___ Task input ___

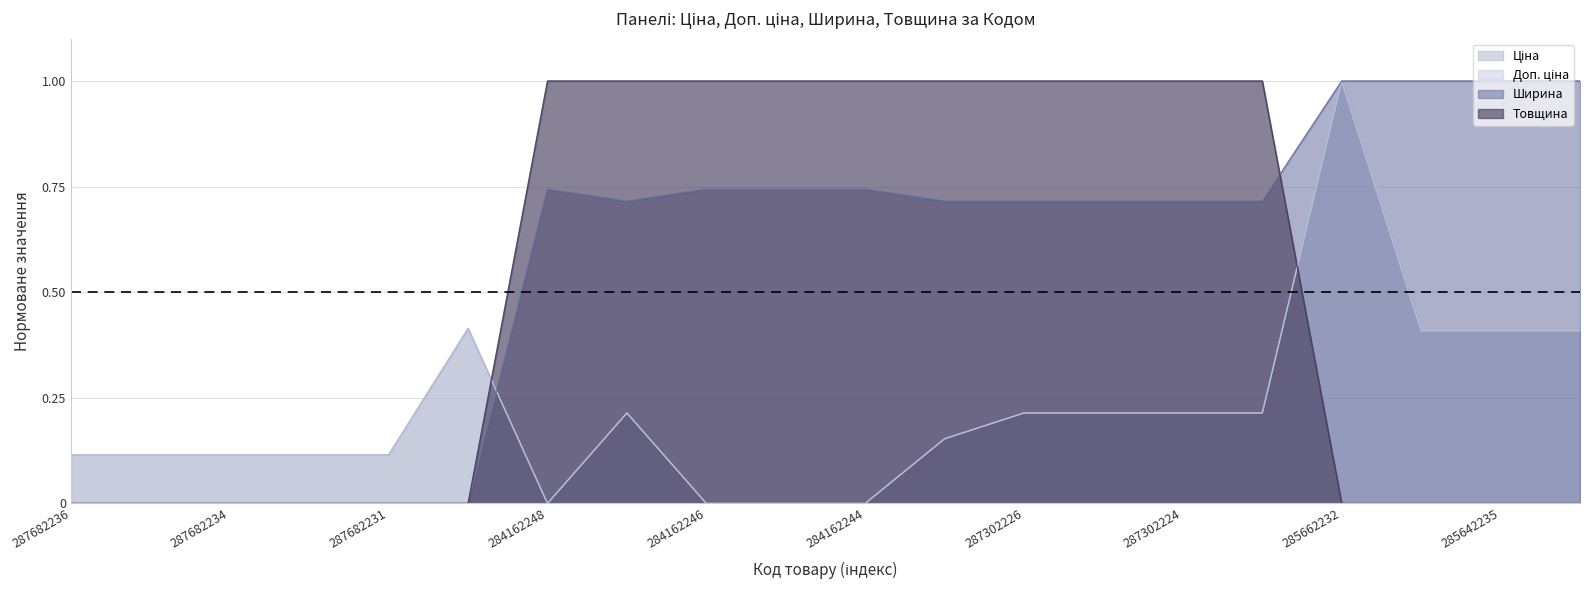

The Товщина series shows 0.3 at 284162246. True or false?

False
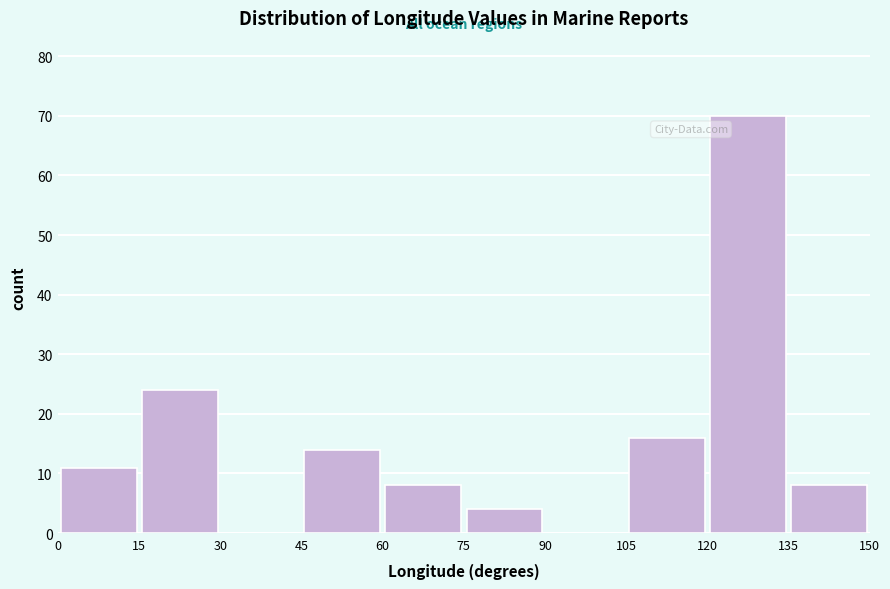

Reading left to right, transcribe this chart: for each bar, give the range it covers on the x-axis and its height. The values are not printed on the chart, so give them approximately, as read against the axis.

0 to 15: 11
15 to 30: 24
30 to 45: 0
45 to 60: 14
60 to 75: 8
75 to 90: 4
90 to 105: 0
105 to 120: 16
120 to 135: 70
135 to 150: 8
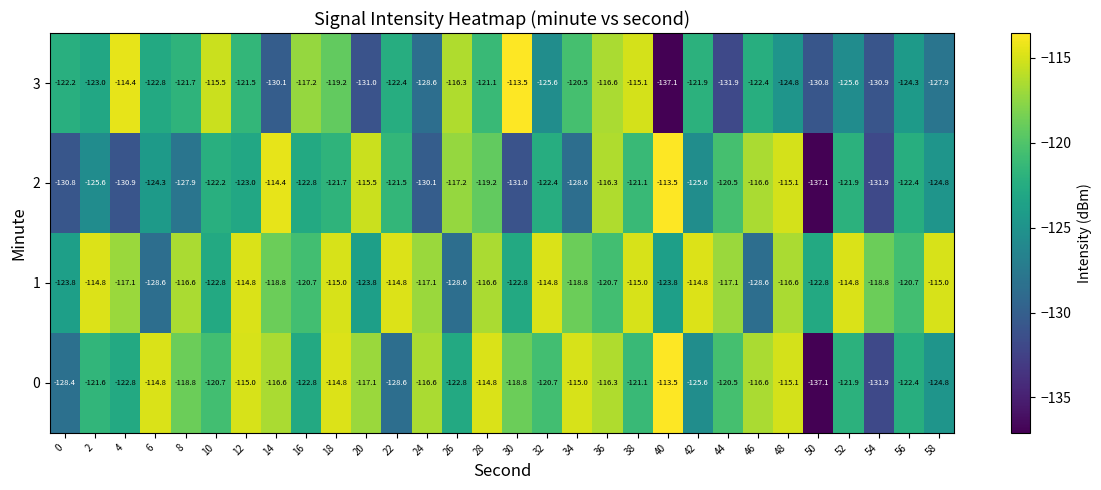

Is the value of 3 at 40 greater than the value of 2 at 8?

No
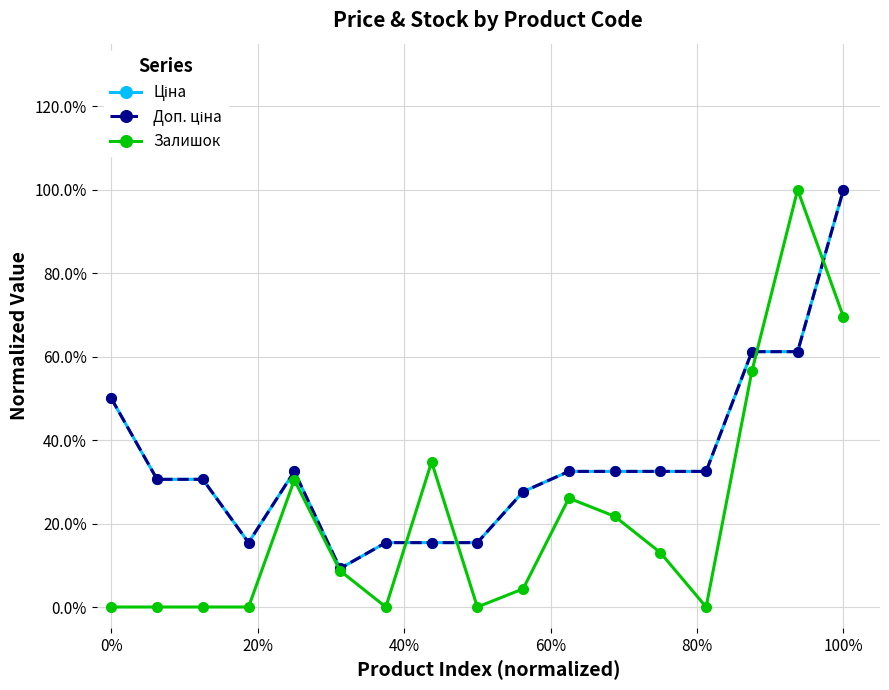

True or false: Доп. ціна and Залишок cross at least once.

True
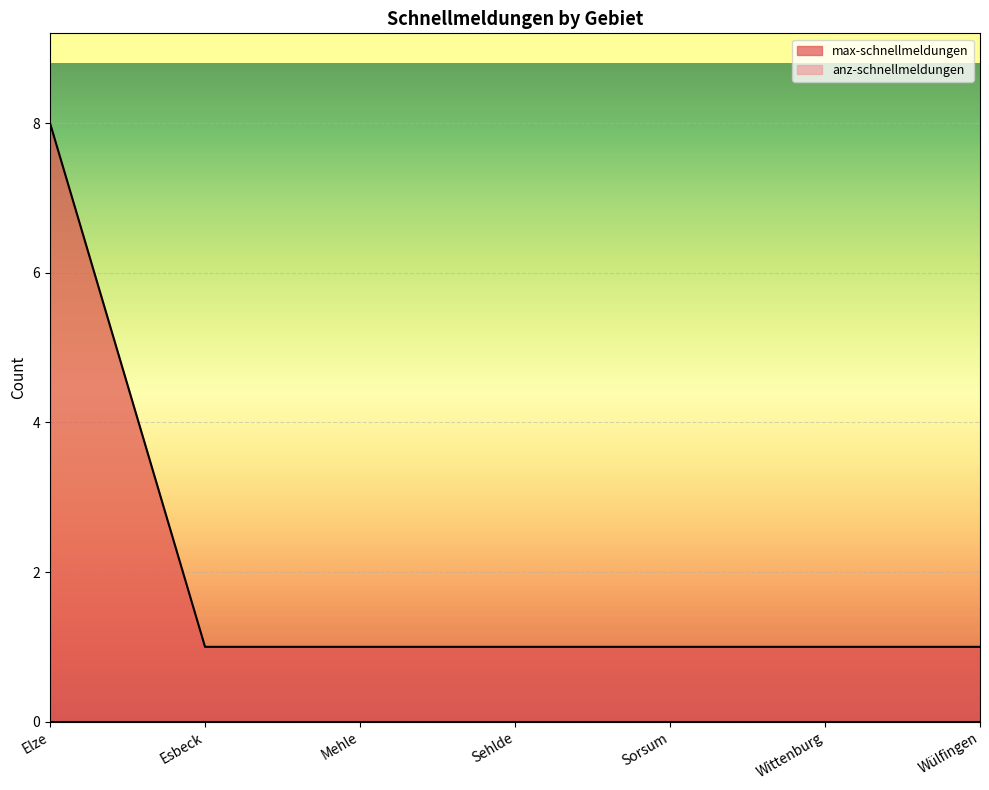

What is the value of the 4th point from the left?

1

___

• **Problem**:
Set down every line of the rows above verbatim, omitting the pictures.

• **Response area**:
The Товщина series shows 0.3 at 284162246. True or false?

False

Reading left to right, transcribe this chart: for each bar, give the range it covers on the x-axis and its height. The values are not printed on the chart, so give them approximately, as read against the axis.

0 to 15: 11
15 to 30: 24
30 to 45: 0
45 to 60: 14
60 to 75: 8
75 to 90: 4
90 to 105: 0
105 to 120: 16
120 to 135: 70
135 to 150: 8

Is the value of 3 at 40 greater than the value of 2 at 8?

No

True or false: Доп. ціна and Залишок cross at least once.

True

What is the value of the 4th point from the left?

1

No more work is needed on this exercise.